In light of this, a large number of promises that SYRIZA made in its election campaign will now be hard to fulfil. In the press conference given by Eurogroup Chairman Jeroen Dijsselbloem and EU Economics Commissioner Pierre Moscovici, it was suggested that this pledge also applied to the measures which were announced by Tsipras in his speech to the Greek parliament earlier this week – when he announced plans to roll back some labour market reforms passed by the previous Greek government.
Four months rather than six months – Greece requested a six-month extension, but the Eurogroup only agreed to four months. This is a crucial point: it means the extension expires at the end of June. As the graph below shows, Greece faces two crucial bond repayments to the ECB in July and August which total €6.7bn. This is a very tough hard deadline. There is limited time for the longer term negotiations which will take place – provided that a final agreement on the extension is reached. It is very likely we will be back in a similar situation at the end of June.
Greece has received a couple of small fillips in the wording:
The institutions will, for the 2015 primary surplus target, take the economic circumstances in 2015 into account.
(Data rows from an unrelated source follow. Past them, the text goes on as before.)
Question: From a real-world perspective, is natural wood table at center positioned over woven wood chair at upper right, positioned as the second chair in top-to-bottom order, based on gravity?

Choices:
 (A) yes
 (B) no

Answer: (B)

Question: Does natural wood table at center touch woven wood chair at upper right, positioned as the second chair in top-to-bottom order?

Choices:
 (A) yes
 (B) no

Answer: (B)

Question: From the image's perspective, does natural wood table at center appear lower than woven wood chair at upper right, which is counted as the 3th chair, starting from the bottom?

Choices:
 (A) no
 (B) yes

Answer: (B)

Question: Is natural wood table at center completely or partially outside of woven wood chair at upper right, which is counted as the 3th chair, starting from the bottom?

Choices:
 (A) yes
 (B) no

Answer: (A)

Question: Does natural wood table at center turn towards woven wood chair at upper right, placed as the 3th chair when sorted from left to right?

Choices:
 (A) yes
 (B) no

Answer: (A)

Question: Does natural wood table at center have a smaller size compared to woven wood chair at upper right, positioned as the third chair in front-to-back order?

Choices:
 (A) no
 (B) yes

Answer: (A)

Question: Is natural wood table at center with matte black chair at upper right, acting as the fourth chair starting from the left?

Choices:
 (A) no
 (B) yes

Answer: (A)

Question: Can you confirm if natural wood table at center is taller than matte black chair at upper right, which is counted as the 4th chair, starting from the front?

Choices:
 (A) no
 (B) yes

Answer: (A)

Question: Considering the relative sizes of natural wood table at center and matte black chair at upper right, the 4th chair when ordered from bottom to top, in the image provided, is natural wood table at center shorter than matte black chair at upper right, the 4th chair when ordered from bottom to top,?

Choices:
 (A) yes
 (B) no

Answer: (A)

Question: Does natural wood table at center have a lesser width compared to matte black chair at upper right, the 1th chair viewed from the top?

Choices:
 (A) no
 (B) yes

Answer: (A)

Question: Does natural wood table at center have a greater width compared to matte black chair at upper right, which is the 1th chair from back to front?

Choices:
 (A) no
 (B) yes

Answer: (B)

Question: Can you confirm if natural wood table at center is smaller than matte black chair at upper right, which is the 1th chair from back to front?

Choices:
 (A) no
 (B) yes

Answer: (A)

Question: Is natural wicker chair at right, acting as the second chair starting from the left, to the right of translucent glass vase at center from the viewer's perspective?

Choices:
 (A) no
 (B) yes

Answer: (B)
This suggests that Greece may, during this year and the extension in particular, get more fiscal leeway. As we predicted many times, this would manifest itself as a lower primary surplus target. A small victory which may provide a bit of temporary breathing space for the government. In practice, though, it was already looking difficult for Greece to meet its target this year given significant shortfalls in tax revenue.
Greece also managed to get the word “bridge” into the statement, and a specific promise to discuss a fresh programme and approach:
This extension would also bridge the time for discussions on a possible follow-up arrangement between the Eurogroup, the institutions and Greece.
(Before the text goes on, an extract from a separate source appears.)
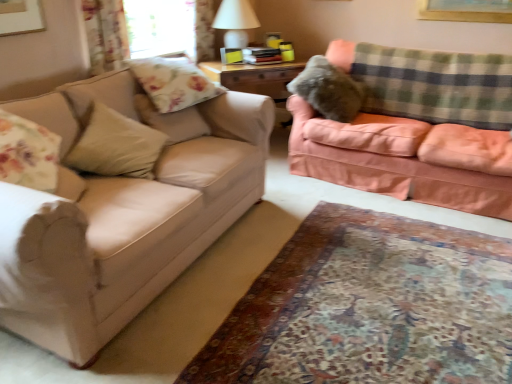
Find the location of `free spot below carpet at lower center (from a real-world perspective)`. free spot below carpet at lower center (from a real-world perspective) is located at coordinates (402, 311).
As was stressed in the press conference, Greece will on Monday “present a first list of reform measures, based on the current arrangement”. Moving forward from this agreement, which is still largely in principle, will be conditional on these measures being judged as sufficient by the EU/IMF/ECB as a step towards completing the current bailout.
Once that is confirmed work will begin on getting the “national procedures” in place, so that all the necessary parliaments (such as Germany and Finland) have approved the extension by the end of next week.
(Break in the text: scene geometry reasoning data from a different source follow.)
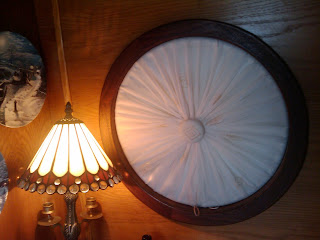
At what (x,y) coordinates should I click in order to perform the action: click on window pane/rim. Please return your answer as a coordinate pair (x, y). The height and width of the screenshot is (240, 320). Looking at the image, I should click on (116, 72).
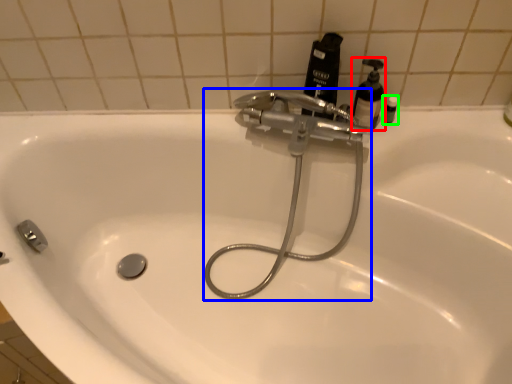
Question: Based on their relative distances, which object is farther from soap dispenser (highlighted by a red box)? Choose from plumbing fixture (highlighted by a blue box) and toiletry (highlighted by a green box).

Choices:
 (A) plumbing fixture
 (B) toiletry

Answer: (A)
In the not too distant future, discussions will begin on the “possible follow-up arrangement”. As we outlined in extensive detail here, there are a huge amount of differences which need to be resolved. The crucial ones being labour market and pension reforms, as well as debt relief. Chances of an agreement remain unclear, but we would expect Greece to struggle once again to get what it wants.
Finally, the Greek government has to return to Greece and sell what is almost an entire capitulation to its own MPs (some of whom would have rather left the Eurozone than abandon their aims), its coalition partner, and the public (which has strongly supported the hard-line stance). We got a taste of this in the presser, when Finance Minister Yanis Varoufakis said:
From the very first day, we refused to see these negotiations as a zero sum game.
We’re beginning to be co-authors of our destiny.
The Eurogroup statement is a good example of ‘constructive ambiguity’ on primary surplus targets.
I’m pleased to report that our commitments are commitments we wanted to make anyway.
Focusing on the longer term and selling the openness of the negotiation as an escape from the current programme. This may or may not be true, it is in the end a negotiation.
As we said yesterday, Greece has folded this hand but the game of poker continues. Greece is now short stack and living hand to hand (day to day). It continues to be in a very tough position, and how the evaporation of the vision which SYRIZA sold at the election will go down at home is a crucial and potentially explosive unknown.